• **SOURCE EXCERPT**:
■ ■ ■

Pincher Creek council seeks gun control clarification

·3 min read

The federal government made waves last year when it amended the Criminal Code through an order in council to prohibit assault-style firearms.

Further amendments to several other acts regarding firearm licensing and the proposed buy-back program for banned firearms are also proposed in Bill C-21, which is currently undergoing second reading in the House of Commons.

Part of Bill C-21 would allow municipalities to create their own bylaws restricting handgun use, storage and transport.

As part of the Aug. 4 committee of the whole meeting, Pincher Creek council members talked about the implications of municipal authorities getting involved with a federal issue.

While giving larger urban centres control over handgun legislation made sense to council members, there were concerns that a blanket approach to municipal gun safety would create confusion and liability issues for residents and municipal officials.

“There’s a lot of people in the community that are concerned about this new federal legislation,” said Coun. Mark Barber. “There’s a lot of challenges with this, and I was thinking it might be fitting for someone to come in and talk to us about the legislation.”

Coun. Lorne Jackson said part of the issue is the chance neighbouring municipalities could have differing handgun laws, putting responsible gun owners at risk for legal punishments.

“Instead of going after the people that are actually committing the crimes with firearms, they’re going after responsible owners because they know where their firearms are,” he said, adding that less than three per cent of crimes involving firearms are committed with registered guns.

Coun. Jackson also pointed to a letter the Municipality of Crowsnest Pass sent to the federal government expressing worries rural municipalities do not have the resources or expertise to enforce something that is in federal jurisdiction.

■ ■ ■

• **JOB A**:
Pull out each line of the listing that contains the string "major", treating uppercase and lowercase as distinct.
The news article on the Pincher Creek council and the listing that follows have no connection to each other.

■ ■ ■

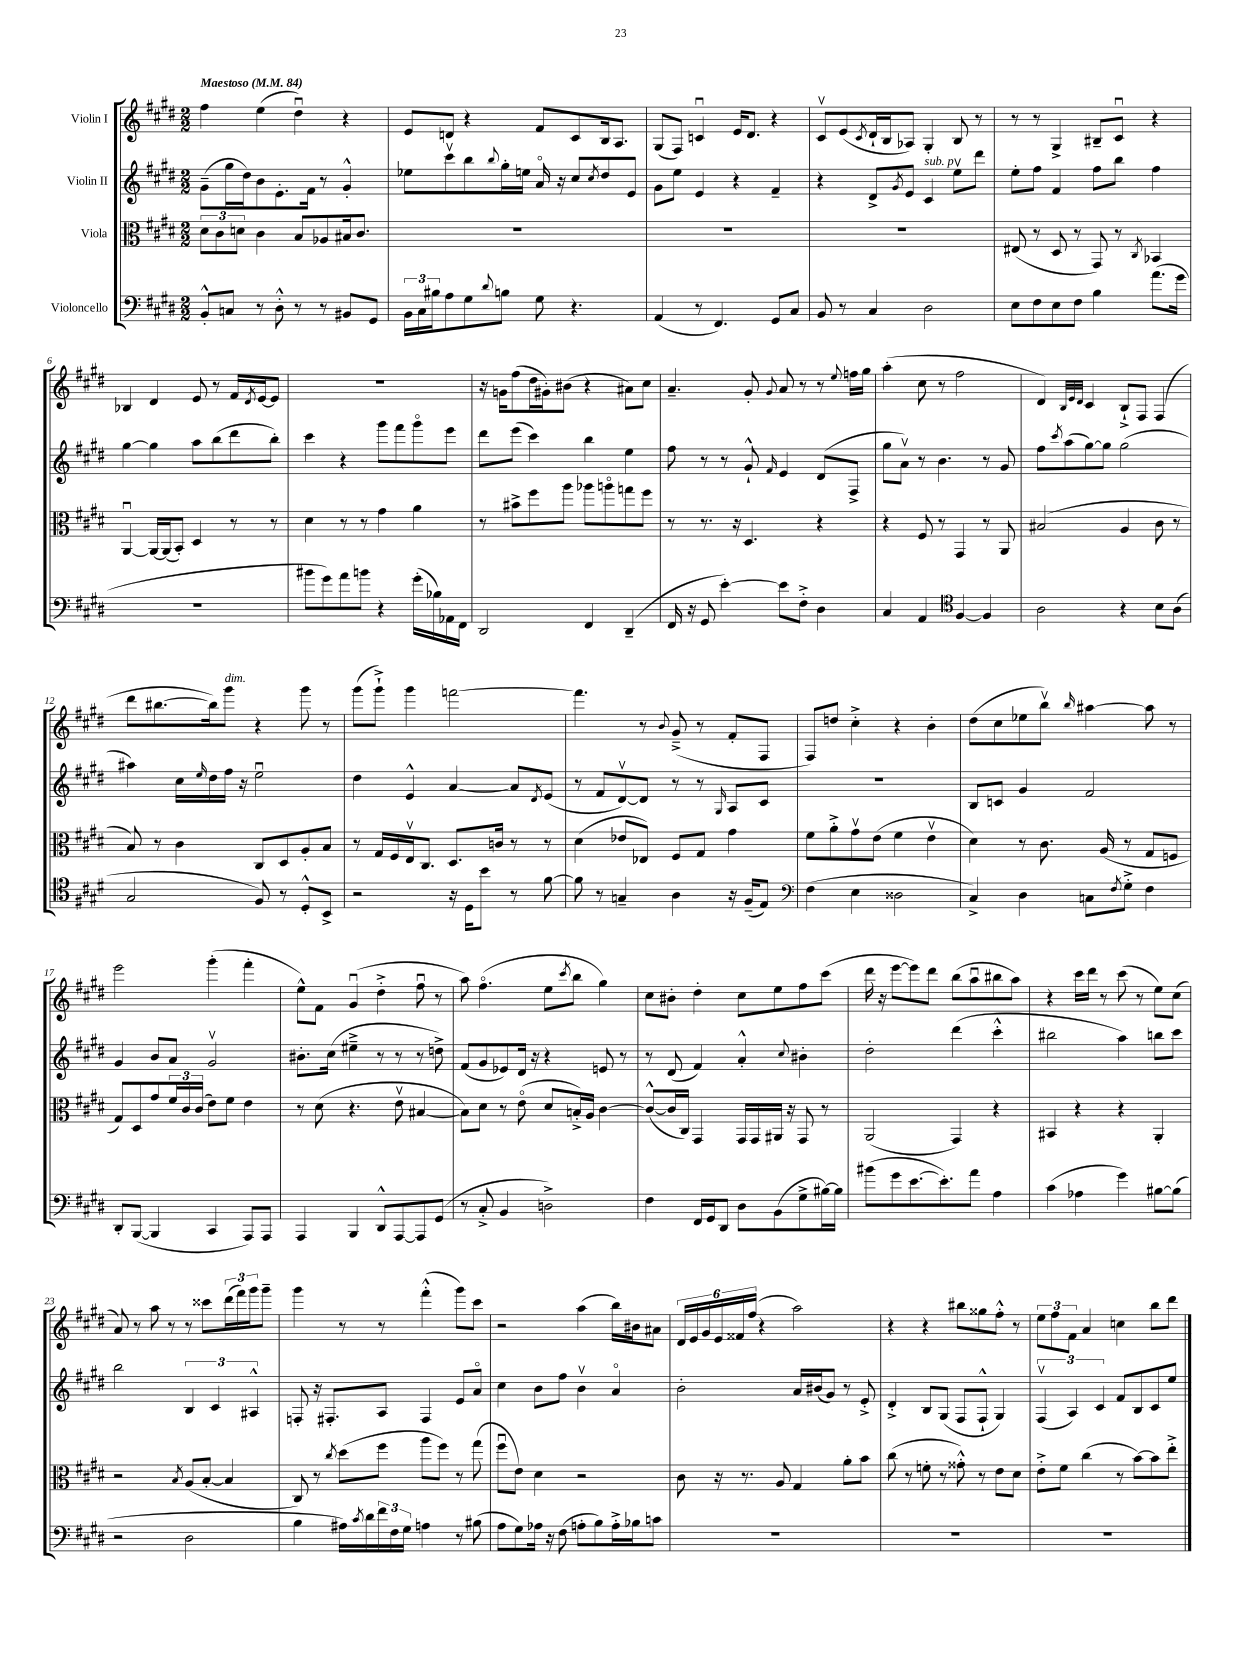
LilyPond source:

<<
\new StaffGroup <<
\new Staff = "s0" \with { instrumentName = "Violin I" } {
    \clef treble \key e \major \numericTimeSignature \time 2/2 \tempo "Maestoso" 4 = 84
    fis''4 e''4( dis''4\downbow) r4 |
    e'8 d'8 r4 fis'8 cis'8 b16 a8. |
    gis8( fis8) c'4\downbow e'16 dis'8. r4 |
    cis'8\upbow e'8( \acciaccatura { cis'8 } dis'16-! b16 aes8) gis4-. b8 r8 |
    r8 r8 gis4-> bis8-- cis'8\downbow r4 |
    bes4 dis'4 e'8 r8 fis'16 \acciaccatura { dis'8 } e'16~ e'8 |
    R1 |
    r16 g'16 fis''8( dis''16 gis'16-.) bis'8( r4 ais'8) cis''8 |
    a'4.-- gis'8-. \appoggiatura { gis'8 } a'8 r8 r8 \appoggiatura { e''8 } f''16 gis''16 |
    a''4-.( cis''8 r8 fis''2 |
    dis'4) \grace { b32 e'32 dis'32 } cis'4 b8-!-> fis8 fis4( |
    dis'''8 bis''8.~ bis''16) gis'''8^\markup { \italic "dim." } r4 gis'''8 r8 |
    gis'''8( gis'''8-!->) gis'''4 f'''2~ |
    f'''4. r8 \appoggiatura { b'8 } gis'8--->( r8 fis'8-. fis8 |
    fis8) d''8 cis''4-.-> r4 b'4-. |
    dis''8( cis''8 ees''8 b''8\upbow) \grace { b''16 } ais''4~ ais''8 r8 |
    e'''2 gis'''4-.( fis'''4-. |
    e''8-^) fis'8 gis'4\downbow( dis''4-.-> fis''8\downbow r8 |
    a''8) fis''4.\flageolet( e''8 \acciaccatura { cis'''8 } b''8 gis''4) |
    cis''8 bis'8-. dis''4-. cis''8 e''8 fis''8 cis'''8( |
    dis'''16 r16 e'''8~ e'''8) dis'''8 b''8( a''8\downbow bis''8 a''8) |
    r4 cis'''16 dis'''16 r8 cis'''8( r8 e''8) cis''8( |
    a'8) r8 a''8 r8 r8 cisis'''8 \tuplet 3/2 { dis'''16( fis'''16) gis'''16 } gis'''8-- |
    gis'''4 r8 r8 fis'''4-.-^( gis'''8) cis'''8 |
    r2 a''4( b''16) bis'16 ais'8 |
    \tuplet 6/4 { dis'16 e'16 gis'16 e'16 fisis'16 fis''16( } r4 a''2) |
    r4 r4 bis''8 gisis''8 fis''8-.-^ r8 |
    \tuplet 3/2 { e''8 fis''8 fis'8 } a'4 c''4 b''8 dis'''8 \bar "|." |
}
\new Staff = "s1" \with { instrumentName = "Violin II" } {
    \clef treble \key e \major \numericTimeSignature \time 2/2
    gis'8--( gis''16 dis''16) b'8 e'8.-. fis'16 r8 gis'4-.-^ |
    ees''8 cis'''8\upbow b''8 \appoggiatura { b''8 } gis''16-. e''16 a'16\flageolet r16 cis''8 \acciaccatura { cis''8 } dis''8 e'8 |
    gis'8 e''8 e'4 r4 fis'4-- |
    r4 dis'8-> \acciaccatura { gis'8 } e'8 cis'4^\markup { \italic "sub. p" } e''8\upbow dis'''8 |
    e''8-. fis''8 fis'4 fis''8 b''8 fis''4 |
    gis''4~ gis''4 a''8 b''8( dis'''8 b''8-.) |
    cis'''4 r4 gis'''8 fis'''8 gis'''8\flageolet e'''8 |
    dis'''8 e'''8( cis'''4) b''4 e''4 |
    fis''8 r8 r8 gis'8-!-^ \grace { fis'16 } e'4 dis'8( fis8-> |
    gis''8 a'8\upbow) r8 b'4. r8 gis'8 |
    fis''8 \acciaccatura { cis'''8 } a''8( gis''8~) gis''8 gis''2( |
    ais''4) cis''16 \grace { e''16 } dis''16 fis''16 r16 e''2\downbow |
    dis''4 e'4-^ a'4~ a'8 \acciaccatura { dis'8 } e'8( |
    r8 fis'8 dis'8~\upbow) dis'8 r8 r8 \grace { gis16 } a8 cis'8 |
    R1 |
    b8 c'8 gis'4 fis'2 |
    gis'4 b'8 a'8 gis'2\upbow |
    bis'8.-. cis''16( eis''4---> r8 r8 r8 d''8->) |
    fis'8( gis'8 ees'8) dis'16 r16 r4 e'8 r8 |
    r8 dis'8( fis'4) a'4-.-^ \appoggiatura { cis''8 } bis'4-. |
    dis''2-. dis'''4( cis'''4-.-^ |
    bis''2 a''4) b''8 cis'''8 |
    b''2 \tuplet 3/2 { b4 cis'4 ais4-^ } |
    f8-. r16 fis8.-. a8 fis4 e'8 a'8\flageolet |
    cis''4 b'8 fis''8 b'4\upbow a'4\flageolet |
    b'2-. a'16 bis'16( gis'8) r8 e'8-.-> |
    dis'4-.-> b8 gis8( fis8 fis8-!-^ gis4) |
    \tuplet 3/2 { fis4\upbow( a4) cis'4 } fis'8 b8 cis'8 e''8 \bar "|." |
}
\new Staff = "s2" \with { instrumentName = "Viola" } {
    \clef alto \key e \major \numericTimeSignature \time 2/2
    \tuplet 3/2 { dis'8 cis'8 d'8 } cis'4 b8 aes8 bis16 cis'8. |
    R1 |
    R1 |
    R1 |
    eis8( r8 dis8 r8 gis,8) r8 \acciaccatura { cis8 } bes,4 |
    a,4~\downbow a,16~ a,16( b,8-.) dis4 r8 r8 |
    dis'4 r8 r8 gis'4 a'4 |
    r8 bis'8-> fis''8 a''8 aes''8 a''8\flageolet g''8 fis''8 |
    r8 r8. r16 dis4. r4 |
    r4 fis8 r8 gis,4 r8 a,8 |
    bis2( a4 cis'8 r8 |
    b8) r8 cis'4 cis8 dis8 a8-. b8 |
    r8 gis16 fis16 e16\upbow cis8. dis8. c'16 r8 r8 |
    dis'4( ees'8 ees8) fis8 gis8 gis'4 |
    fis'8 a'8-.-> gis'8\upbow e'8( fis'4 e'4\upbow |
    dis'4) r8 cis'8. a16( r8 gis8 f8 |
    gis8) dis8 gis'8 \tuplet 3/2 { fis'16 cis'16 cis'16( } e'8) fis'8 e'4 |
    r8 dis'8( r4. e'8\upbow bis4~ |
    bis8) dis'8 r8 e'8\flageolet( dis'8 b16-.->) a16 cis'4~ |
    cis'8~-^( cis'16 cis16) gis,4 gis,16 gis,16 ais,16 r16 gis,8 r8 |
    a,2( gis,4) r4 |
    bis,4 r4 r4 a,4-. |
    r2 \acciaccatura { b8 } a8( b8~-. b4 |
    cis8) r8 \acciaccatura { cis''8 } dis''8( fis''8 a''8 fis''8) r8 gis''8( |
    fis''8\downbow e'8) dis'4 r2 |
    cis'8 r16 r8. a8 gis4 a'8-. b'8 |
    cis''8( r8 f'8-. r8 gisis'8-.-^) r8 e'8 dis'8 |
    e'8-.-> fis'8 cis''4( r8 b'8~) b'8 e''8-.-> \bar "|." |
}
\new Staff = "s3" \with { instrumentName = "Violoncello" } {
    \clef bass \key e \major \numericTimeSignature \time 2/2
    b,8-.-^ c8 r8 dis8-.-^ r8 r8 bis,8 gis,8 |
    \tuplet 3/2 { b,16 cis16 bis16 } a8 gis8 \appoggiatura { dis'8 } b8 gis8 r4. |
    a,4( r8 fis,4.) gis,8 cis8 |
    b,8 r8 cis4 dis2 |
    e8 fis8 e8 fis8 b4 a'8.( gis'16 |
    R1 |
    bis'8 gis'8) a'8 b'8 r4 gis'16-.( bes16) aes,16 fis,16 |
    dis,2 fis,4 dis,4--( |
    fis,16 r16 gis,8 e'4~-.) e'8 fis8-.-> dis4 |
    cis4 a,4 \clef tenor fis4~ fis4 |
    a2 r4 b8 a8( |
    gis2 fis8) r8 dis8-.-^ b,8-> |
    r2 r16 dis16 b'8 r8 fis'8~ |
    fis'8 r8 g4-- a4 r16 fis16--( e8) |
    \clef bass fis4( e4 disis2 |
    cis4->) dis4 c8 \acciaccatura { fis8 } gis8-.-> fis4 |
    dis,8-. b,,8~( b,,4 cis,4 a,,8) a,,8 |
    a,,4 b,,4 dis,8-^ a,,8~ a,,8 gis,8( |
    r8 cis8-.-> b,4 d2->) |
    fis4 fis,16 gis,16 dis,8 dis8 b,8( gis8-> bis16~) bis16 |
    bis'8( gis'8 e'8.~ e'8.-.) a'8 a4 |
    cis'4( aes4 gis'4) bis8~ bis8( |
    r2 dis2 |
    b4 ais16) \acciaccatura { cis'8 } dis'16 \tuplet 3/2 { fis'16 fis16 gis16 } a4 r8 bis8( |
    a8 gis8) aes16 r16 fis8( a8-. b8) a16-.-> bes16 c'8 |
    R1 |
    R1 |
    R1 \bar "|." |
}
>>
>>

■ ■ ■

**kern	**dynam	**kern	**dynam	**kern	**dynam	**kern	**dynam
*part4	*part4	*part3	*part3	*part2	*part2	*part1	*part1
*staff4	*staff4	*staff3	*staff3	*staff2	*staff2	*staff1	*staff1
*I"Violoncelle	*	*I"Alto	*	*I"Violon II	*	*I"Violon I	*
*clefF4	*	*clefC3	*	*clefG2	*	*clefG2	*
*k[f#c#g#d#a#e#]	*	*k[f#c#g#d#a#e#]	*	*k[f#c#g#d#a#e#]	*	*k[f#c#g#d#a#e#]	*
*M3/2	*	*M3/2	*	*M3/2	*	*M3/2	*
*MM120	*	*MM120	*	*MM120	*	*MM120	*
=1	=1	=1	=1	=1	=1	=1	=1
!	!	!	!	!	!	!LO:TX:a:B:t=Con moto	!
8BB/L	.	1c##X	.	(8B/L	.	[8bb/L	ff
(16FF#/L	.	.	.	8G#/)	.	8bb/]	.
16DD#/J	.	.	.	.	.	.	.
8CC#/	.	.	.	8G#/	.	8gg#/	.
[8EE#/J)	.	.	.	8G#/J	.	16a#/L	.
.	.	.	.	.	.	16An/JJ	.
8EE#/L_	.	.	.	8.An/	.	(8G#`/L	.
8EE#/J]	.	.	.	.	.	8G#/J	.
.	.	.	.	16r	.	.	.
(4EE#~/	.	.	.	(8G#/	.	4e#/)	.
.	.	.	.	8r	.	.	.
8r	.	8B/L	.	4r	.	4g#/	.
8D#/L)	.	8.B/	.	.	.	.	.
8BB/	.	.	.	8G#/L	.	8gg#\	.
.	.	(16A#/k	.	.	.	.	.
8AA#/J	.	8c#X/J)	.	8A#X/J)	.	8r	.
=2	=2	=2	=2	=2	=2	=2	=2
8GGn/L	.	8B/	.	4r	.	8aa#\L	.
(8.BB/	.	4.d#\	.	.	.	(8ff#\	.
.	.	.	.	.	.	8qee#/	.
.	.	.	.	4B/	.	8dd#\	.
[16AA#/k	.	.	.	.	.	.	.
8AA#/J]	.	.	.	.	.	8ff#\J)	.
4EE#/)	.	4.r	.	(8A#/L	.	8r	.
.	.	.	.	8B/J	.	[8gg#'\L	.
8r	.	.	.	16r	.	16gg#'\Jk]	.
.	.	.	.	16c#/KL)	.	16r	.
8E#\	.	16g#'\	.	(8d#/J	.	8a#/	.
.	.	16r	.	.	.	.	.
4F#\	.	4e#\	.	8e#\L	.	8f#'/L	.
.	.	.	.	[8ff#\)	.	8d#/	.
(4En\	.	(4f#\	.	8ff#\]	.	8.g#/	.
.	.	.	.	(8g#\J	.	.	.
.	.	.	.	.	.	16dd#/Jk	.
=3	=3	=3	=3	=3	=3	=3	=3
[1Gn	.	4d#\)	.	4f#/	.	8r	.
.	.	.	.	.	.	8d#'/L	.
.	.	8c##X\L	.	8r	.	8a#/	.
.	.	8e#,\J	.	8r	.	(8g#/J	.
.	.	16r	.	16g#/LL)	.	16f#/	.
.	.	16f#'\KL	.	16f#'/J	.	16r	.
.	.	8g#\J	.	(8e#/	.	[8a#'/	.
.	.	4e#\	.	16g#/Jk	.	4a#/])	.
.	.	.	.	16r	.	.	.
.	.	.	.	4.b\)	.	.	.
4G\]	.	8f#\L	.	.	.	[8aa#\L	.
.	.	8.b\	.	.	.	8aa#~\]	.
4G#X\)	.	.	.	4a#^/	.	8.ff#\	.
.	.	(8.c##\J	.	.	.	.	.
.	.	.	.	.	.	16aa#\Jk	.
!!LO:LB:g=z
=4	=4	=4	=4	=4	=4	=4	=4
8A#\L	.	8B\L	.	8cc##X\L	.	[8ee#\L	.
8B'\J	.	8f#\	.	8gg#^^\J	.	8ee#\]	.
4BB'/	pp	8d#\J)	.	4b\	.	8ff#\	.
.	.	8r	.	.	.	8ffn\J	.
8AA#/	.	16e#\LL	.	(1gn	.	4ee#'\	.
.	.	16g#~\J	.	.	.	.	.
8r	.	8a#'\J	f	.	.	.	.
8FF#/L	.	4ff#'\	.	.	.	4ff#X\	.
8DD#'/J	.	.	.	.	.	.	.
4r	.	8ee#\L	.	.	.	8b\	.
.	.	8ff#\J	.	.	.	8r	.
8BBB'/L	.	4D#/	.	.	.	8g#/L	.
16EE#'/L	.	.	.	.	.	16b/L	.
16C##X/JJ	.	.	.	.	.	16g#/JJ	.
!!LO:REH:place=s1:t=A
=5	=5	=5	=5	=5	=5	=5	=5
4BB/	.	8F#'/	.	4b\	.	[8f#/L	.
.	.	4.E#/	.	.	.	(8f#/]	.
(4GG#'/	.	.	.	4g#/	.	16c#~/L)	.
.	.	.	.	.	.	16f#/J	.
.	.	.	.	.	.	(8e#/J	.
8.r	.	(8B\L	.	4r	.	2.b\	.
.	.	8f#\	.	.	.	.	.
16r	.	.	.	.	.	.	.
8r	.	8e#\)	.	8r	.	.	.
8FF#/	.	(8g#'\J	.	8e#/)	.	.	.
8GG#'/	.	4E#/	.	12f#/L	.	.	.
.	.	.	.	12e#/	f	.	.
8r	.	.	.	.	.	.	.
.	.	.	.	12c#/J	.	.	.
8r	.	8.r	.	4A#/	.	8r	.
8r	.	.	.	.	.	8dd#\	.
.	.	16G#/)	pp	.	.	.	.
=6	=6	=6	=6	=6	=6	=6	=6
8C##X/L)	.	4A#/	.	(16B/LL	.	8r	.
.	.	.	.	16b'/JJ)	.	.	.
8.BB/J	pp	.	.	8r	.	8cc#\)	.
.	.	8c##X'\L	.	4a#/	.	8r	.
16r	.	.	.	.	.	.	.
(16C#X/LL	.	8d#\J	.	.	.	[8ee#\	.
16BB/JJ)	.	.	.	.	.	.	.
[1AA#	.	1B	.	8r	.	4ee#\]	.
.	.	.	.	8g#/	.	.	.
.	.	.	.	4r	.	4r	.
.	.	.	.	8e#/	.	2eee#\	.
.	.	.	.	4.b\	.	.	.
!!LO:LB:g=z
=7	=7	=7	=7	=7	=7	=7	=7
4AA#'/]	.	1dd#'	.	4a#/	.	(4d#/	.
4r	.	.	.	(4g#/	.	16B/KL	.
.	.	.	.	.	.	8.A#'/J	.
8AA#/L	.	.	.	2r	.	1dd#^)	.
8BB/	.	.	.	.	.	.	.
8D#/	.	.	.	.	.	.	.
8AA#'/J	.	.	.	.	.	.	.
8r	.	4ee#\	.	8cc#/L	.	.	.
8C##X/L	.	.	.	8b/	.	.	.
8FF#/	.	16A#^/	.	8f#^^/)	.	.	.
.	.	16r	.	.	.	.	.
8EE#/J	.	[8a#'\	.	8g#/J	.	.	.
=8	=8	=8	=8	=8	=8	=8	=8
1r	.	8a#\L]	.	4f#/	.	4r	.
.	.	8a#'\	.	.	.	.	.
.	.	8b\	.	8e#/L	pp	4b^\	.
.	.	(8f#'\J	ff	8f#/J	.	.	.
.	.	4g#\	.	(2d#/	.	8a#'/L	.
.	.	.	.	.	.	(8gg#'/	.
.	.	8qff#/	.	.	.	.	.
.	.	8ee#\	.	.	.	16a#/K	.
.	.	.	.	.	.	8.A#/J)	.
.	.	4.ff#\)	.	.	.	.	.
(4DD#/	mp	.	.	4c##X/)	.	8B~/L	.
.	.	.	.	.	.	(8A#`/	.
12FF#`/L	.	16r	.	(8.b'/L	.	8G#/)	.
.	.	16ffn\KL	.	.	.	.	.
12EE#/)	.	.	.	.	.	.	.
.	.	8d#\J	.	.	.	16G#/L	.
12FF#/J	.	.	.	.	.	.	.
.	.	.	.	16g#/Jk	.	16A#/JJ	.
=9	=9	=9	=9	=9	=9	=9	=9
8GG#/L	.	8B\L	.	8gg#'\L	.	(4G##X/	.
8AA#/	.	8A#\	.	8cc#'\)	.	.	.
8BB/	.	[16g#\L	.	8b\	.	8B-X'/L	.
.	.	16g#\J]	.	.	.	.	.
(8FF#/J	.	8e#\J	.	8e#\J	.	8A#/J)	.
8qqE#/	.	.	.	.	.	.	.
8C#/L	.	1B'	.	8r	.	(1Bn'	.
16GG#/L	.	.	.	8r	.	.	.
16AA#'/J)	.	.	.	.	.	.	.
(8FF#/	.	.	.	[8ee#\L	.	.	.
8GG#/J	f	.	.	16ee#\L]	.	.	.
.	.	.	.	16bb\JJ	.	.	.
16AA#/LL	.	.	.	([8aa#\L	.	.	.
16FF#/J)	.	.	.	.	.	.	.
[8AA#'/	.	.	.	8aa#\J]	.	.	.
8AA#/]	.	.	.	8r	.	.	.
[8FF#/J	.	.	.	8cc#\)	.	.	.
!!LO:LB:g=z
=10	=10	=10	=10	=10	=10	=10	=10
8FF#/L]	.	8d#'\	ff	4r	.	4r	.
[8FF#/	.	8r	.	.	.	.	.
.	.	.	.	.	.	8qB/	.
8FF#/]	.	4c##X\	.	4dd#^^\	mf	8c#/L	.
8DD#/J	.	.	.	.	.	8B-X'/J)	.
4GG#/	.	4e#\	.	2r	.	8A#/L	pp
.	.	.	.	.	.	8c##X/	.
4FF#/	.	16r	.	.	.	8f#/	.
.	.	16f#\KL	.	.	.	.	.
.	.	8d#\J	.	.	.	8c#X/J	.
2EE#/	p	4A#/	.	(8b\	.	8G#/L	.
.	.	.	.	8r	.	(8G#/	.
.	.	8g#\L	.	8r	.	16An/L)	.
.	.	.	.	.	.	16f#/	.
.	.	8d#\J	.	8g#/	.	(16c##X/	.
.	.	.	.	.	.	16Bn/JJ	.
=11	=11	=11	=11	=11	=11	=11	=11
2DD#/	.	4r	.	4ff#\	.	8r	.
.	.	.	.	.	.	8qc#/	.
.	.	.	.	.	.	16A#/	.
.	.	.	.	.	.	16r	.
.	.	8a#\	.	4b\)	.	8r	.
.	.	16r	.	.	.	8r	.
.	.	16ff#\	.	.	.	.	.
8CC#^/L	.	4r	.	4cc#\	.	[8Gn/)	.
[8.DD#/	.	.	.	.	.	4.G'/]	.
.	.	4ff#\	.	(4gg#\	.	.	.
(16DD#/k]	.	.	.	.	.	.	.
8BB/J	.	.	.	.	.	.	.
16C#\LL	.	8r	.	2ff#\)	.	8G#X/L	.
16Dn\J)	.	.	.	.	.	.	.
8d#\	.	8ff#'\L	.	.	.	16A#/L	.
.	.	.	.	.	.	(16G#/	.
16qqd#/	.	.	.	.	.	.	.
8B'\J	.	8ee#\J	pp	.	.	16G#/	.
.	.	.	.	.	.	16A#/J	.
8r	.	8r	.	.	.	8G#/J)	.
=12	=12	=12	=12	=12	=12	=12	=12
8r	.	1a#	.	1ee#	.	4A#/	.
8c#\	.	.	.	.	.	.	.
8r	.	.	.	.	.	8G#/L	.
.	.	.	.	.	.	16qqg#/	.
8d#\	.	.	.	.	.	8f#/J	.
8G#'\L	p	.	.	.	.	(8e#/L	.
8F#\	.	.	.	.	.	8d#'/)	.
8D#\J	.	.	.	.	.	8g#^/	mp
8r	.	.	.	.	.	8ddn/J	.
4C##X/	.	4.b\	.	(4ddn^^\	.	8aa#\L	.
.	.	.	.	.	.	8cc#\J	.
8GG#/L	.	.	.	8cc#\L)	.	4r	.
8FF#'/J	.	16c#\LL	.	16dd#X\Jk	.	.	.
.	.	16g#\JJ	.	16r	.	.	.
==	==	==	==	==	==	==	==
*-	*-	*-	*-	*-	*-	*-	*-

■ ■ ■

• **JOB B**:
In the Pincher Creek council article, what share of crimes involving firearms did Coun. Lorne Jackson say are committed with registered guns?

• **CORRECT ANSWER A**:
    \clef treble \key e \major \numericTimeSignature \time 2/2 \tempo "Maestoso" 4 = 84
    \clef treble \key e \major \numericTimeSignature \time 2/2
    \clef alto \key e \major \numericTimeSignature \time 2/2
    \clef bass \key e \major \numericTimeSignature \time 2/2

• **CORRECT ANSWER B**:
Less than three per cent.